Baskets and the mystery of what they may contain are indeed something of a minor motif in the revisions of News from Nowhere; for in the road-mending episode (also not in the Commonweal version), William Guest spots ‘a good big basket that had hints about it of cold pie and wine’ (ch.VII). Macdonald’s own explanation of Ellen’s new basket is modest enough: ‘the addition of it is a small touch which brings Ellen more clearly into view. Among utopian novels News from Nowhere is almost unique in its loving attention to detail, especially of landscape and architecture’ (12).

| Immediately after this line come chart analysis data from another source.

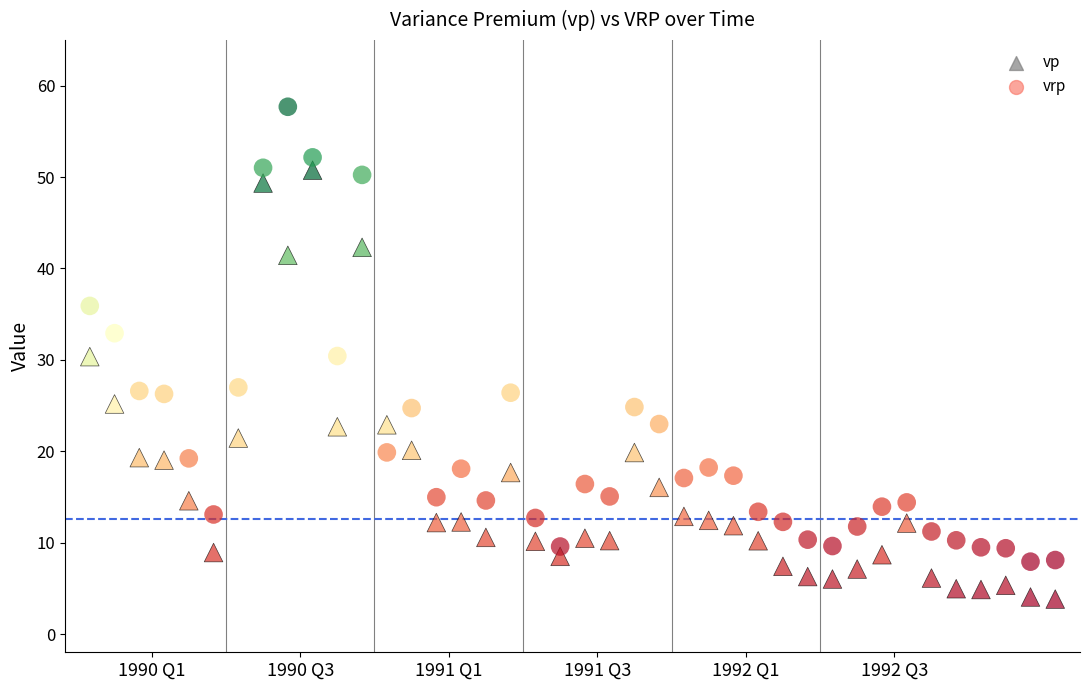

What are all the series names shown in the legend?

vp, vrp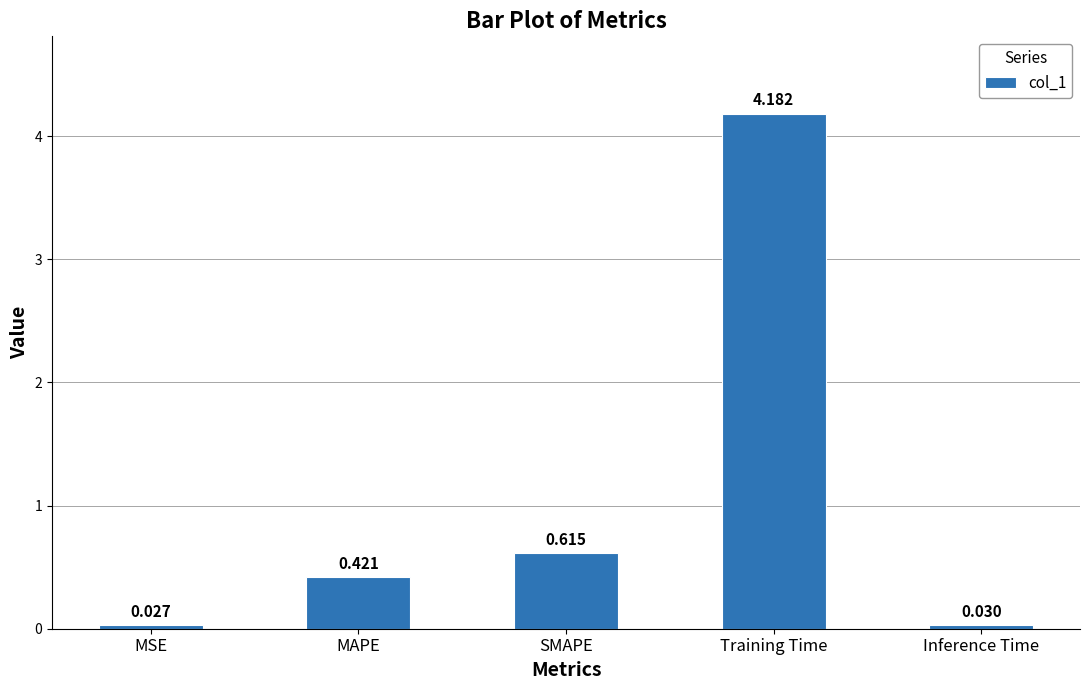

What is the greatest value displayed?

4.2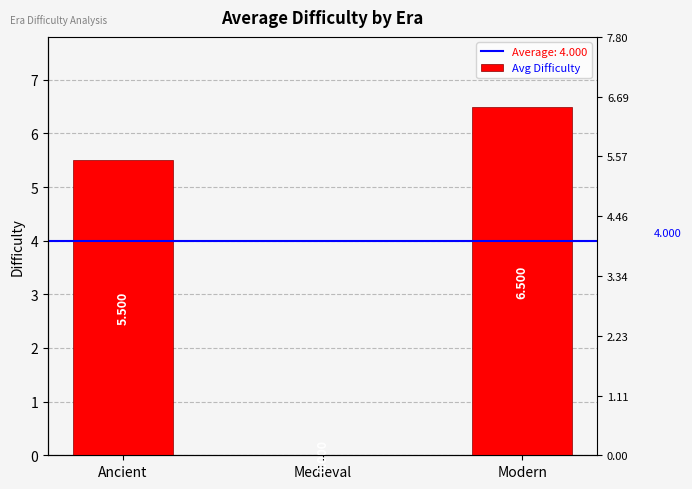

What is the average value?

4.0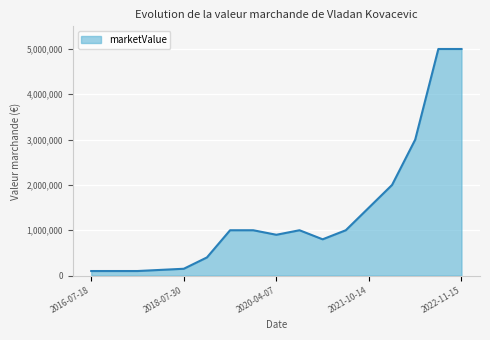

Reading left to right, list all the values displayed in this chart.

100000	100000	100000	125000	150000	400000	1000000	1000000	900000	1000000	800000	1000000	1500000	2000000	3000000	5000000	5000000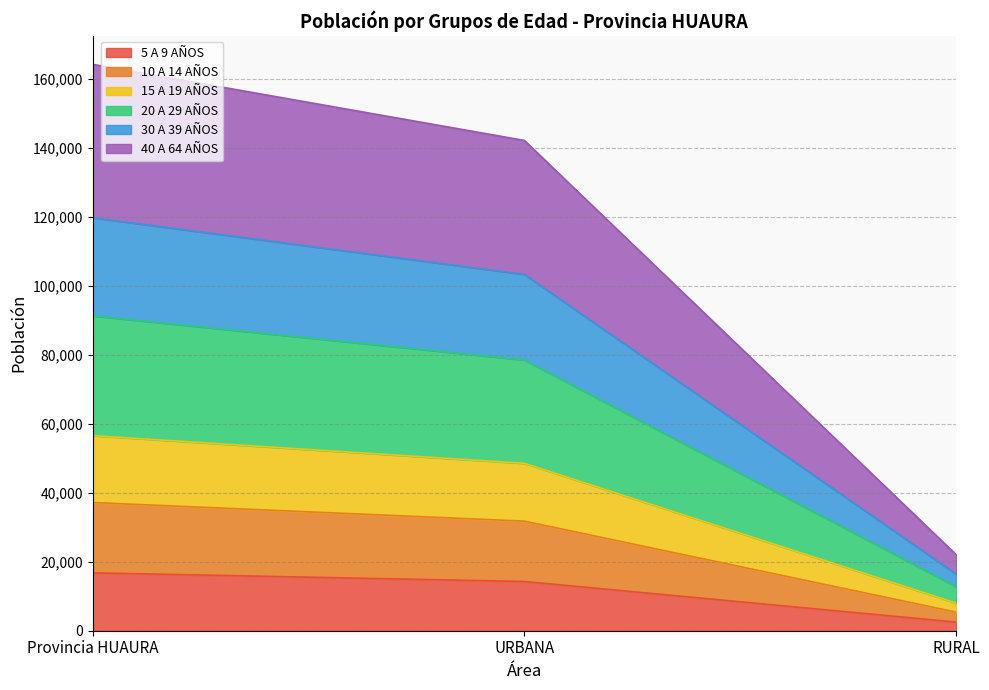

How many lines are shown in the chart?

6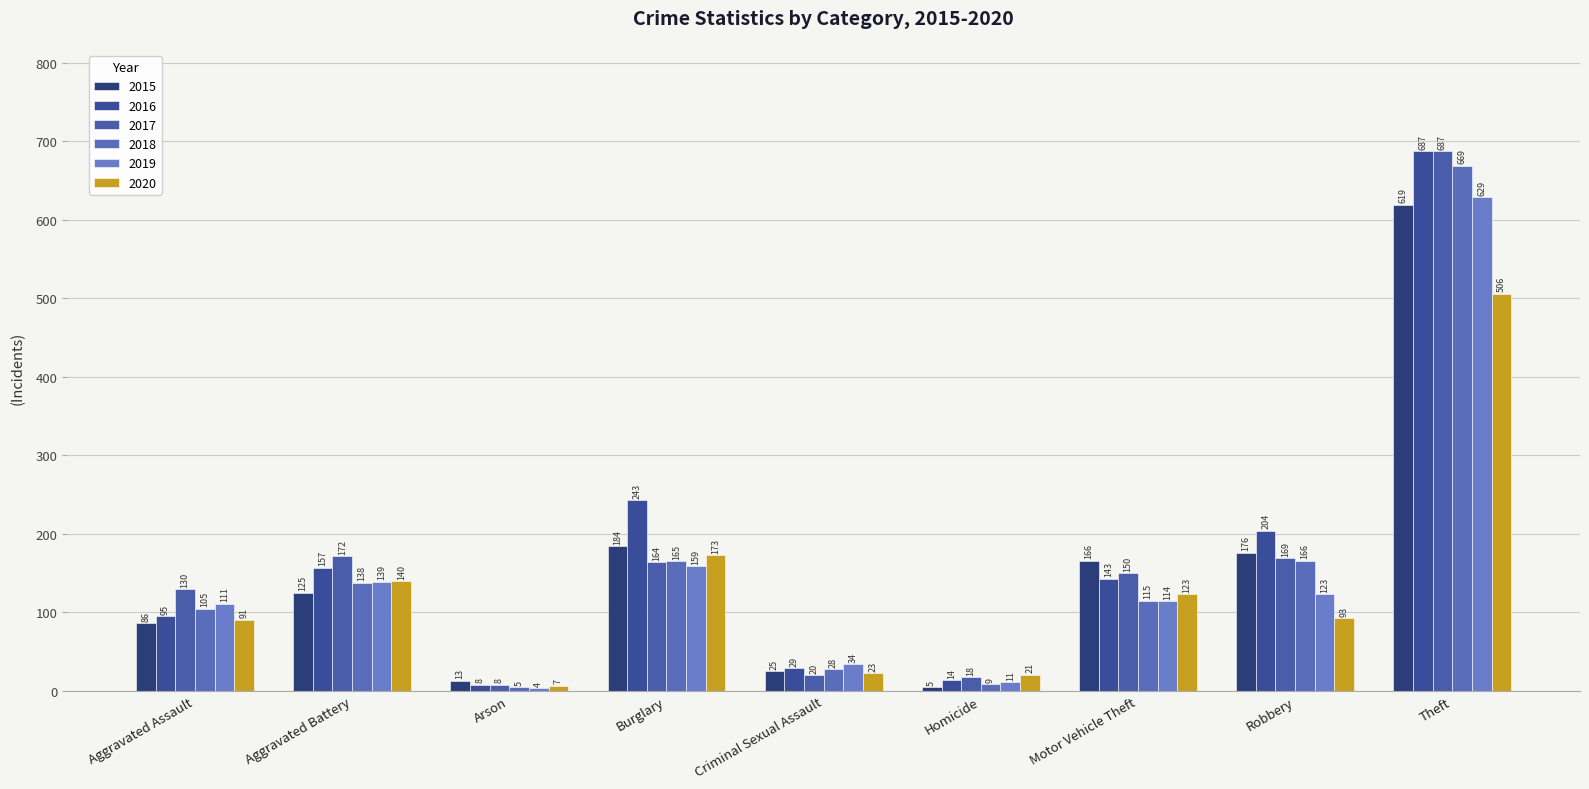

What is the spread (max minus min) of values at Homicide?

16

Fair enough; but then, almost any other daily object might have served the same purpose. The interesting thing about baskets, surely, is that they contain things, and not only cold pies. To my mind, the most striking fact we learn about Ellen in the course of the book is that she has been a pupil of old Hammond’s; so I am going to wager that her new basket is full of the sage of Bloomsbury’s writings about the history – and even perhaps the future - of Nowhere which she has taken out into the fields for a spot of plein air study before the rest of the Runnymede household wakes up.